When to reach for this

  • AI workflows where you need to prove that a specific decision happened, with what input, in what order.
  • Regulated industries that ask "how do we know your log wasn't edited?"
  • Cross-organization workflows where the auditor isn't the operator.
  • Anywhere "powered by Stripe" levels of trust matter — and you want to own it instead of renting it.

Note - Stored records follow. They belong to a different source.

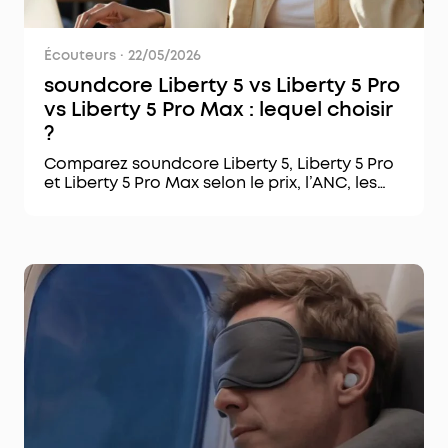
Écouteurs
·
22/05/2026
soundcore Liberty 5 vs Liberty 5 Pro
vs Liberty 5 Pro Max : lequel choisir
?
Comparez soundcore Liberty 5, Liberty 5 Pro
et Liberty 5 Pro Max selon le prix, l’ANC, les
appels, les fonctions IA, les voyages et vos
besoins audio.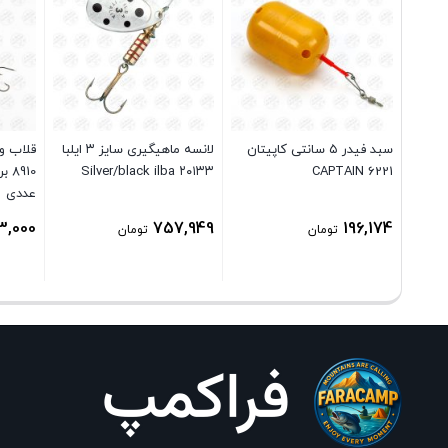
سبد فیدر ۵ سانتی کاپیتان
لانسه ماهیگیری سایز ۳ ایلبا
۲۰۱۳۳ Silver/black ilba
CAPTAIN 6221
عددی
3,000
757,949
196,174
تومان
تومان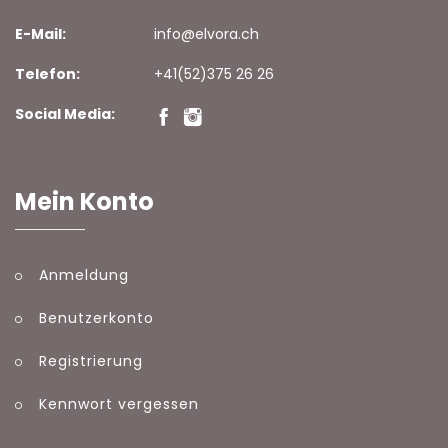
E-Mail:
info@elvora.ch
Telefon:
+41(52)375 26 26
Social Media:
Mein Konto
Anmeldung
Benutzerkonto
Registrierung
Kennwort vergessen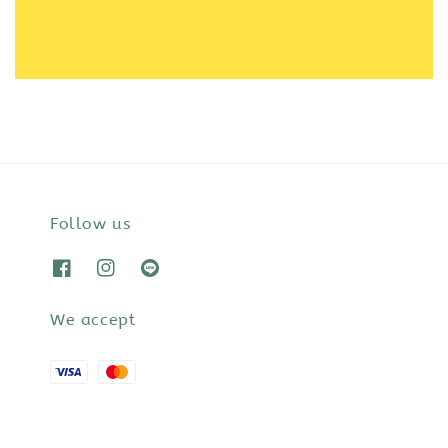
Follow us
We accept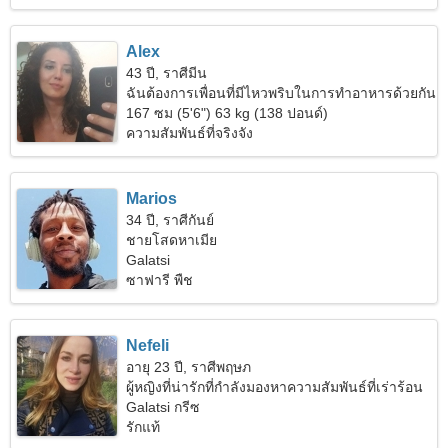
Alex
43 ปี, ราศีมีน
ฉันต้องการเพื่อนที่มีไหวพริบในการทำอาหารด้วยกัน
167 ซม (5'6") 63 kg (138 ปอนด์)
ความสัมพันธ์ที่จริงจัง
Marios
34 ปี, ราศีกันย์
ชายโสดหาเมีย
Galatsi
ซาฟารี พืช
Nefeli
อายุ 23 ปี, ราศีพฤษภ
ผู้หญิงที่น่ารักที่กำลังมองหาความสัมพันธ์ที่เร่าร้อน
Galatsi กรีซ
รักแท้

When NOT to reach for this

  • High-throughput, low-value telemetry. Use a log pipeline.
  • Anything that doesn't need third-party verifiability. Don't pay the signing cost for a metric.

Compliance posture

The records produced here are already used in GTCX's SIGNAL 9.29 audit posture under metrics S2 (audit trail), I2 (audit immutability), and I3 (tamper-evident release). See the GTCX score evidence ledger for live links to deployed evidence.

License

MIT. Use it, fork it, ship it. If you find a bug in the signing path, please report it via GitHub Security Advisories.